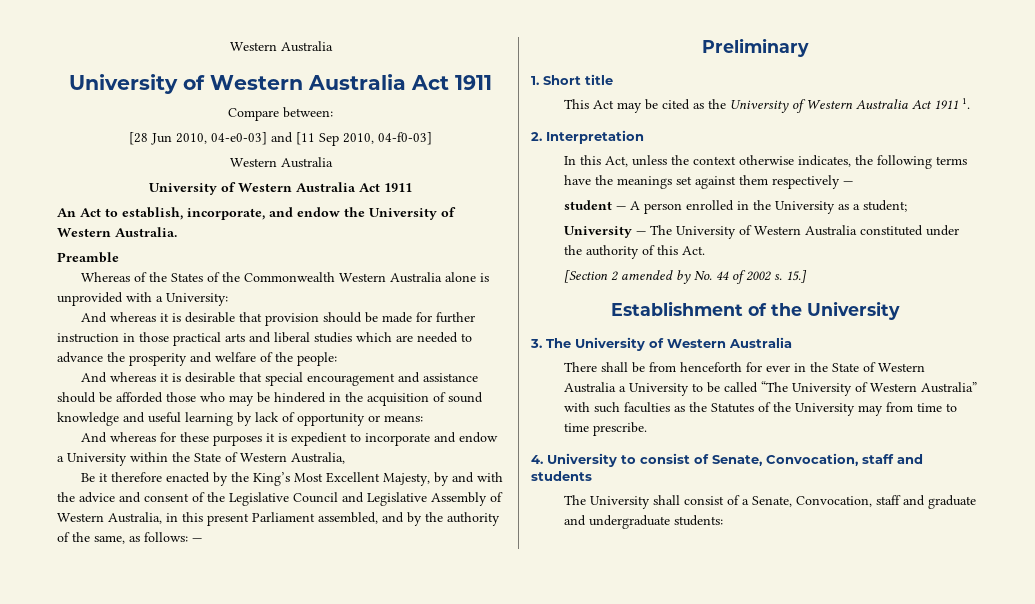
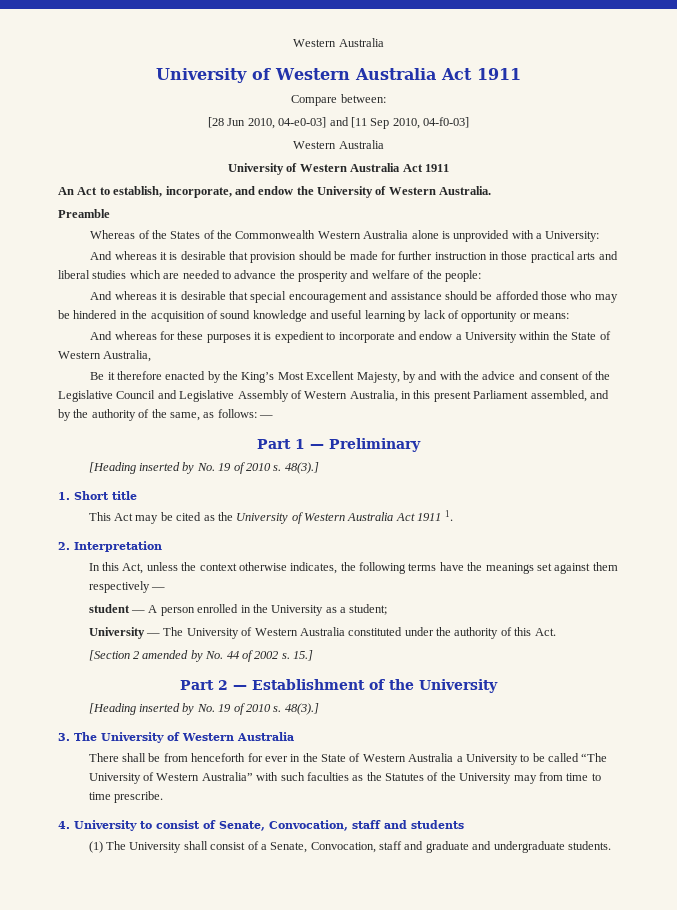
[701,38,809,57] Preliminary -> [257,438,421,452] [88,462,319,474] Part 1 — Preliminary // [Heading inserted by No. 19 of 2010 s. 48(3).]
(807, 276) none -> [180,680,247,690] Part 2 —
(900, 310) none -> [88,703,319,715] // [Heading inserted by No. 19 of 2010 s. 48(3).]
(592, 476) none -> [88,841,103,853] (1)
[673,515,723,526] students: -> [567,841,611,850] students.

**********

# Problem details
Write out each line above with the word "Heading".

# Expected output
[701,38,809,57] Preliminary -> [257,438,421,452] [88,462,319,474] Part 1 — Preliminary // [Heading inserted by No. 19 of 2010 s. 48(3).]
(900, 310) none -> [88,703,319,715] // [Heading inserted by No. 19 of 2010 s. 48(3).]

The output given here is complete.